朱敛将现代的常识与大明的实际情况结合,每一个回答都精确而务实。
他渊博的学识和亲民的态度,彻底折服了在场的所有人。
然而,画舫内这热火朝天的请教声,并没有持续太久。
张溥坐在主位上,看着眼前这一幕,深吸了一口气。
他缓缓抬起右手,在半空中往下压了压。
画舫内的学子们见状,声音逐渐低沉下去,纷纷回到了自己的座位上。
只是钱赋等人的眼中,依然闪烁着意犹未尽的光芒。
张溥站起身,目光深邃地看向朱敛。
他理了理宽大的衣袖,双手交叠,郑重地行了一个平辈之礼。
“殿下学究天人,务实之学令人叹服。”
张溥的声音沉稳,透着江南文坛领袖的气度。
“今日这场文会,三局辩论,殿下连胜两局,已是当之无愧的胜者。”
他顿了顿,目光扫过在场的众人。
“但按照规矩,这第三局依然要进行下去。”
张溥迎着朱敛淡然的目光,语气变得无比诚恳。
“这最后一局,与其说是辩论,不如说是复社同仁向殿下请益。”
“我等心中仍有一块顽石未解,还望殿下不吝赐教。”
朱敛闻言,嘴角微微上扬,重新坐回了案几后。
他顺手将折扇放在桌面上,出一声轻响。
“天如兄客气了。
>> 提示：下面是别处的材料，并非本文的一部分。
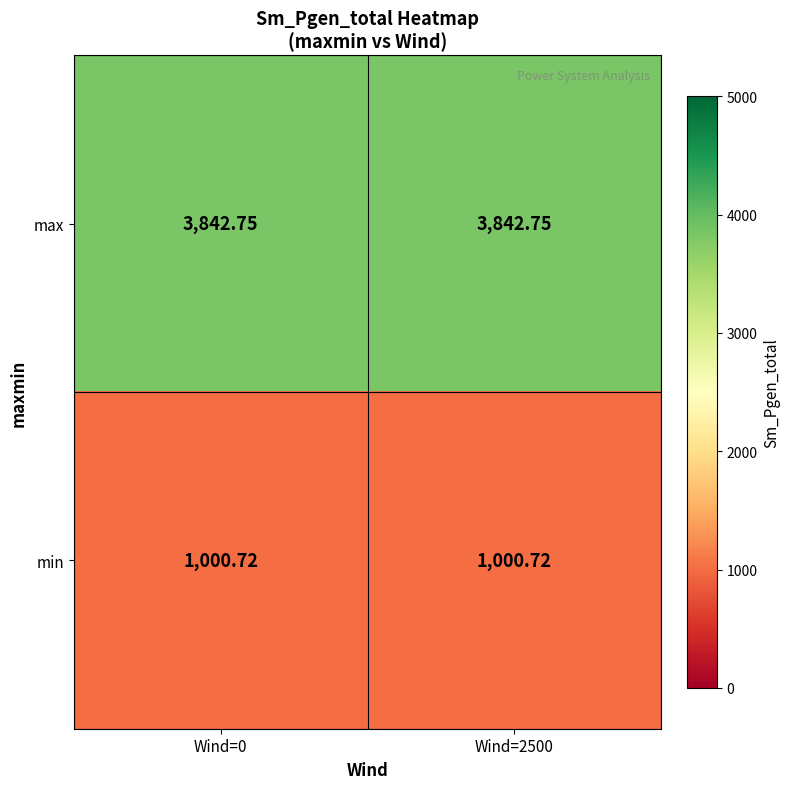

Which series has the largest total across all categories?

max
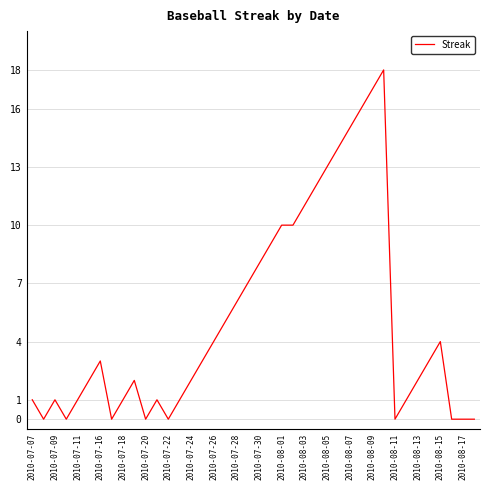

Reading left to right, what are all the values shown in this chart?

1	0	1	0	1	2	3	0	1	2	0	1	0	1	2	3	4	5	6	7	8	9	10	10	11	12	13	14	15	16	17	18	0	1	2	3	4	0	0	0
”
朱敛端起身旁换过的新茶,吹了吹水面的浮沫。
“既是文会,理当畅所欲言,诸公有什么见解,但说无妨。”
得到朱敛的肯,张溥转过头,看向了坐在左侧的一名青年才子。
“梅村,这最后一局,便由你来向殿下请教吧。”
被唤作梅村的,正是复社中才华横溢的吴伟业。
吴伟业闻声而起,身姿挺拔,眉宇间带着江南才子特有的清俊与孤傲。
他缓步走到画舫中央,对着朱敛拱手深深一揖。
“太仓吴伟业,见过殿下。”
吴伟业抬起头,眼神清明而锐利,直指问题的核心。
“方才听殿下论及天灾水利,皆言‘认知’二字。”
他慢慢踱步,声音在安静的画舫中回荡。